## JOB A
Decide whether each statement agrees with the Wildflower triathlon post: (i) Wildflower is one of the oldest triathlons in the country; (ii) the course is known as an easy one; (iii) Tri-California helps the professional field with lodging and food for the entire weekend. For each, answer yes or no and quote the words from the post that settle it.
## JOB B
Carry the Wildflower triathlon post forward from its final sentence.

Thursday, May 7, 2015

Wildflower Triathlon Festival: A Race Like None Other

This is just a small part of the awesome festival that goes on
during Wildflower. It's an experience like no other race.
Several years ago I made a list of races that I wanted to do at some point in my life. After everything I had read about Wildflower and after learning so much of the history of triathlon, I knew this was a must do event. It has been around since before I was born and is one of the oldest triathlons in the country. It has launched careers with breakthrough performances by many now world class triathletes. It is known as an extremely challenging course that will test your legs on the the bike and run courses. And it is known as one amazing weekend where thousands of people converge in the middle of nowhere in California for this Woodstock-like event.

Tri-California puts on an amazing event. Wildflower certainly lives up to the hype and their employees are all wonderful. The amount of work they put into making sure this is a great experience for everyone is second to none. For the professional field nothing is left unattended to. They help take care of lodging and food for the entire weekend. They promote the athletes and given them plenty of opportunities to represent their sponsors. Their communication leading up to and throughout the event is excellent and greatly appreciated. I can't speak highly enough about their professionalism and courtesy, and I would absolutely say that this is a must do event for any long course triathlete. It is something you have to experience for yourself.

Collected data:

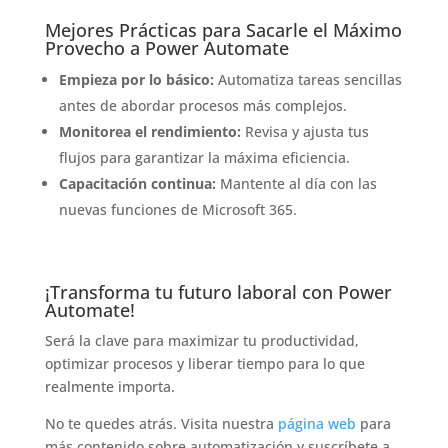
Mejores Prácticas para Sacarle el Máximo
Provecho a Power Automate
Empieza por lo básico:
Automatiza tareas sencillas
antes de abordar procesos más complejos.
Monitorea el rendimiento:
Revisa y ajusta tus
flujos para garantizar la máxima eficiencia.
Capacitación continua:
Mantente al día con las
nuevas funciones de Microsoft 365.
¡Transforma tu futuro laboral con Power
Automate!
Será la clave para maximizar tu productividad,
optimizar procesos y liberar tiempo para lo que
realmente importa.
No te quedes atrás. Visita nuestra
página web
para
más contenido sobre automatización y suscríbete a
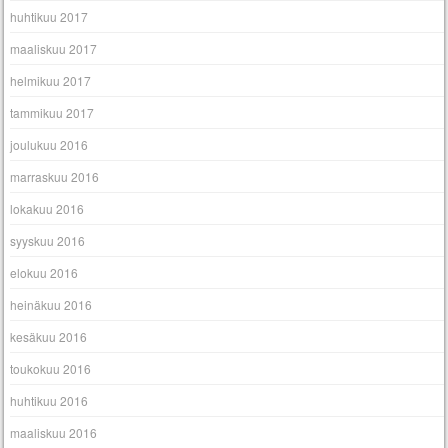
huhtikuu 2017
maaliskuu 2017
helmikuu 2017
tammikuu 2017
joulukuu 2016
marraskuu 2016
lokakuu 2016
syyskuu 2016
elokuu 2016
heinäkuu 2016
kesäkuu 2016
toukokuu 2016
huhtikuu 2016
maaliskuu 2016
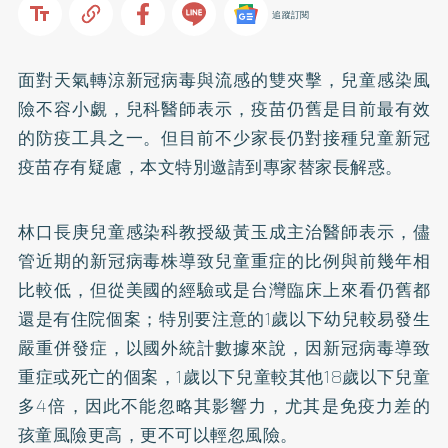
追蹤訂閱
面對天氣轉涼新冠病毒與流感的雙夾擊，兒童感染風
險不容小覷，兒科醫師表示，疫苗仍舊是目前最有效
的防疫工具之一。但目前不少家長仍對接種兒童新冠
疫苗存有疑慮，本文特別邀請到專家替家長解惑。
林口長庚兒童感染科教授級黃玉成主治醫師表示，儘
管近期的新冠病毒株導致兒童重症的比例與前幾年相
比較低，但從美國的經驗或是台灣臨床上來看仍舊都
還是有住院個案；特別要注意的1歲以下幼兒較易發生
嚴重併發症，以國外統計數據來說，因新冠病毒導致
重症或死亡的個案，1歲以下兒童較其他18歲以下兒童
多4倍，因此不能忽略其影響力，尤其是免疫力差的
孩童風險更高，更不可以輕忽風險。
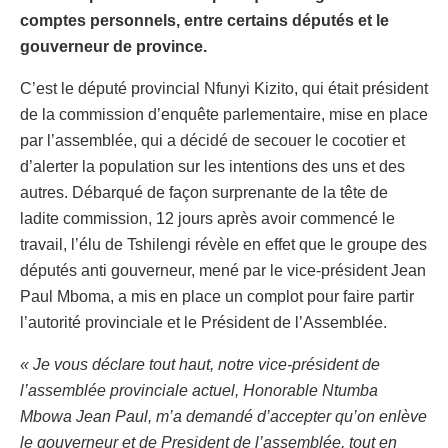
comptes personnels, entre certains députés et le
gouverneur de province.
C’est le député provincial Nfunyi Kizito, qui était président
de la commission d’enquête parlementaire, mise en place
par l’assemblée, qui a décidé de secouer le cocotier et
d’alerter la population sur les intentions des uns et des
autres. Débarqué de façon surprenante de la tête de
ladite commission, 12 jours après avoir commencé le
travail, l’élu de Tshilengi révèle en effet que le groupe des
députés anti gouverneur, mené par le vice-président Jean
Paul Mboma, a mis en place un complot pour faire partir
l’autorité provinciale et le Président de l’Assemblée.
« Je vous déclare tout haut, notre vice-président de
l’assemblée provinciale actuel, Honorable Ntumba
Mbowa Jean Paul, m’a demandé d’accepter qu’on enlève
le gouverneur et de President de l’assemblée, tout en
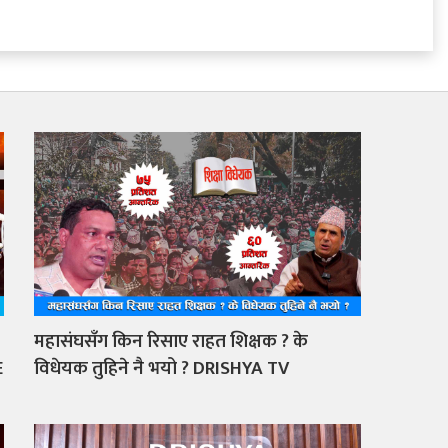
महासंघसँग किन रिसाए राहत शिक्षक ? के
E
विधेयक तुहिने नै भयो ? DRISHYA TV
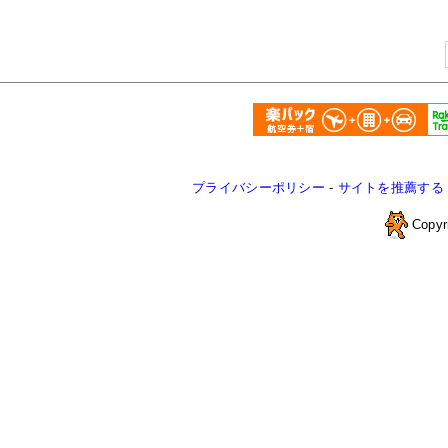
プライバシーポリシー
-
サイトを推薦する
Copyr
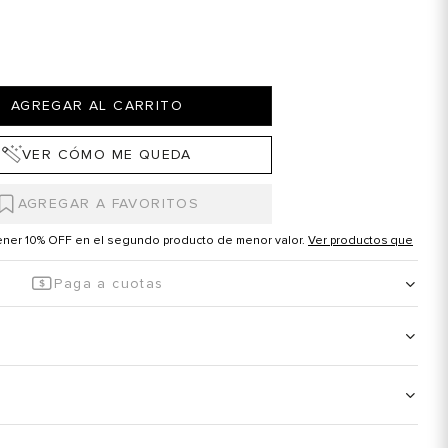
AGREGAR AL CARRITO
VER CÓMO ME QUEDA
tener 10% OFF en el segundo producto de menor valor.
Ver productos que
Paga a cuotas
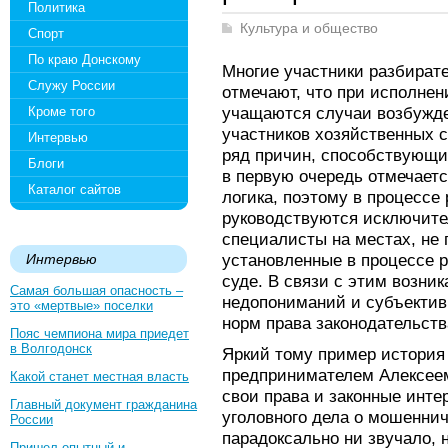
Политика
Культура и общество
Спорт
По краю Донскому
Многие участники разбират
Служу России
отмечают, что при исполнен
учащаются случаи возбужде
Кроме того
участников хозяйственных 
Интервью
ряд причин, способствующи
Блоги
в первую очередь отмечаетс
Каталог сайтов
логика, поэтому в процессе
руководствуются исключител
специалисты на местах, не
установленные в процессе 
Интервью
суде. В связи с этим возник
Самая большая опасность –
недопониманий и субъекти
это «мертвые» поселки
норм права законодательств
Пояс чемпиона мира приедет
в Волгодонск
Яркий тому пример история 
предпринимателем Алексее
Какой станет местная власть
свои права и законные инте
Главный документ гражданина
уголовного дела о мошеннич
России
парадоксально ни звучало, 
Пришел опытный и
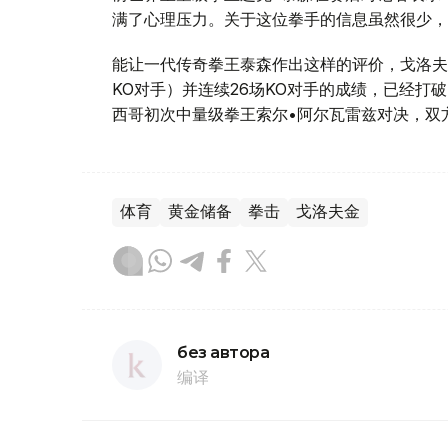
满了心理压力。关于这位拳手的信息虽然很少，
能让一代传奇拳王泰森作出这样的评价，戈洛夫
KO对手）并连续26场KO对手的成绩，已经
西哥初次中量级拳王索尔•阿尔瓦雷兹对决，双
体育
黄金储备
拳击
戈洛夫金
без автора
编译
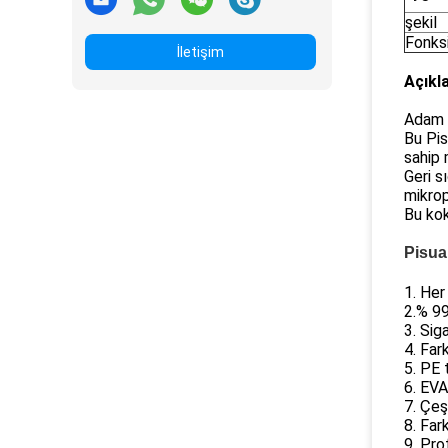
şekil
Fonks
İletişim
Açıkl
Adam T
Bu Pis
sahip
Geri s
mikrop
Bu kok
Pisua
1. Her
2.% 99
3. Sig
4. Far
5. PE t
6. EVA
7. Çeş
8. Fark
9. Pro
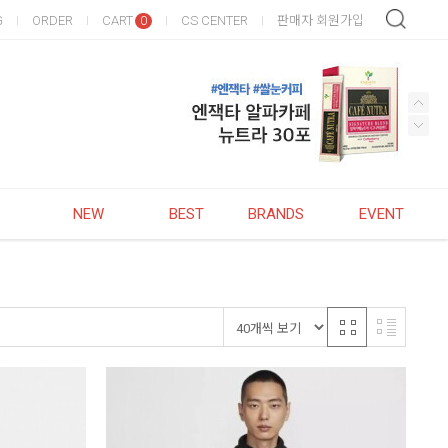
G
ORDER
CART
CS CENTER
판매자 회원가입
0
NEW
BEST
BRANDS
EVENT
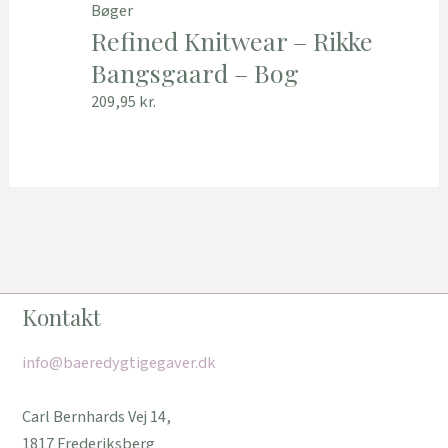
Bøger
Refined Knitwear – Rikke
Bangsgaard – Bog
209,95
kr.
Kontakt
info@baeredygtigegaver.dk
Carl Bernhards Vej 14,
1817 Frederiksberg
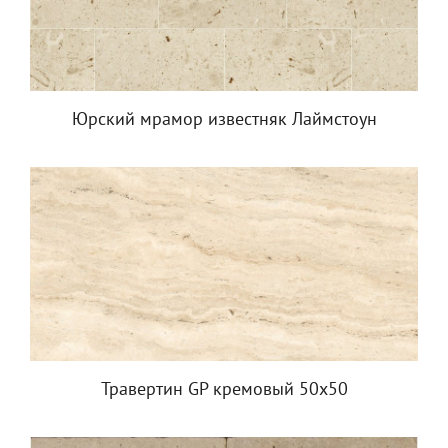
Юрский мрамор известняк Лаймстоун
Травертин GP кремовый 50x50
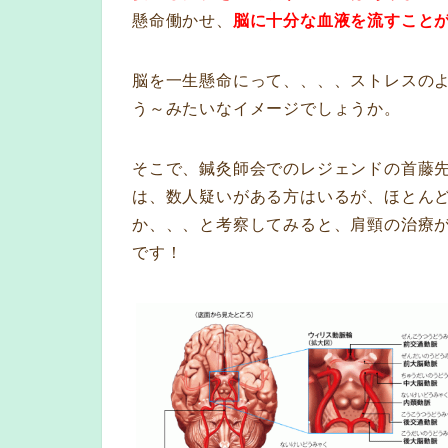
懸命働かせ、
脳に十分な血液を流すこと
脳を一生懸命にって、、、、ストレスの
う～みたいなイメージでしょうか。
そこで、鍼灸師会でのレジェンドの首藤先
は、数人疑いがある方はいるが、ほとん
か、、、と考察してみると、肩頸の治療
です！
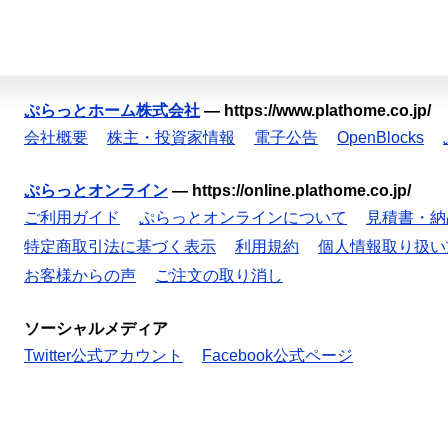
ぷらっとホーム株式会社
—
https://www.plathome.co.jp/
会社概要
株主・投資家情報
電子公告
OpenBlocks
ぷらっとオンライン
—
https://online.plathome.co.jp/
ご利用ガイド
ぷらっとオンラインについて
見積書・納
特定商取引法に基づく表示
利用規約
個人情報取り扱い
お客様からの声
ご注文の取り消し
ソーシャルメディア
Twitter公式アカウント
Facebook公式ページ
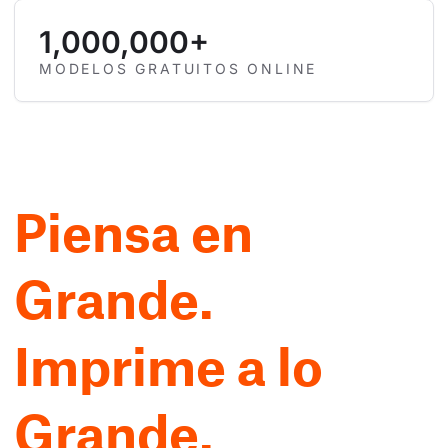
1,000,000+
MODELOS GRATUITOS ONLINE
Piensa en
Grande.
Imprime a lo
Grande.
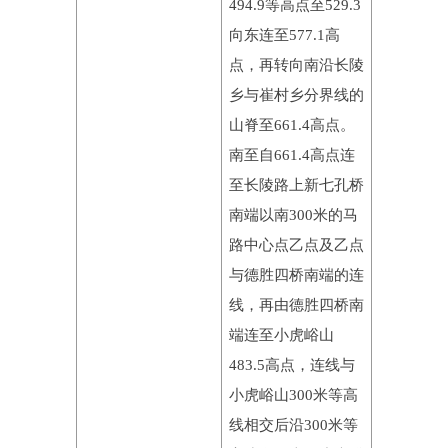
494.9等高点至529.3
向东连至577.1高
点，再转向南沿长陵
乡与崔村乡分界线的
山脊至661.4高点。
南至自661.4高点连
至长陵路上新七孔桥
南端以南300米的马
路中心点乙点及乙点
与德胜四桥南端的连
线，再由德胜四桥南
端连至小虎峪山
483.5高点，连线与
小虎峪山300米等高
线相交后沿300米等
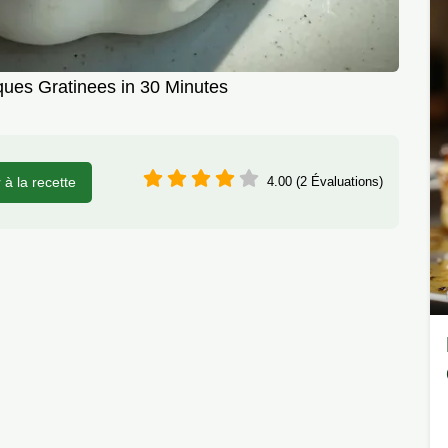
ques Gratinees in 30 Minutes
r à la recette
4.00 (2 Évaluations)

## EXERCISE ANSWER A
(i) Yes: "one of the oldest triathlons in the country"
(ii) No: "It is known as an extremely challenging course"
(iii) Yes: "They help take care of lodging and food for the entire weekend."

## EXERCISE ANSWER B
The travel for the race was a long day. We flew from Rochester to San Jose Thursday night after work. We got into San Jose pretty late, so we stayed there and saved the more than two hour drive for Friday morning. We arrived down to the park just before noon on Friday. I unpacked my bike and then took it for a spin. After watching the Southwest baggage handlers throw it around on the tarmac as they loaded the plane I was fortunate to escape with only a broken rear draft box and not a cracked frame or wheel, but that's a story for another time. I rode for about an hour, which felt good after a long day of traveling and sitting in uncomfortable airplane seats. Then I did the normal pre-race registration stuff and went to the athlete meeting. That all wrapped up a little after 5pm, so we headed for dinner and then to our hotel in Paso Robles, which was about half an hour from the race site. Many athletes camp out at Wildflower, and Tri-California offers to put professional athletes up in home-stays or cabins, but since my dad, Jen, and Becky were all there we opted for the comfort of a hotel a little further away.

Race morning we made the drive down to the park without any issues. Getting in to the park was much easier and quicker than we planned for, so we ended up being a little bit early, which was fine by me. I'd rather be early and have time to carefully check everything over than to feel rushed and use nervous energy hurrying around.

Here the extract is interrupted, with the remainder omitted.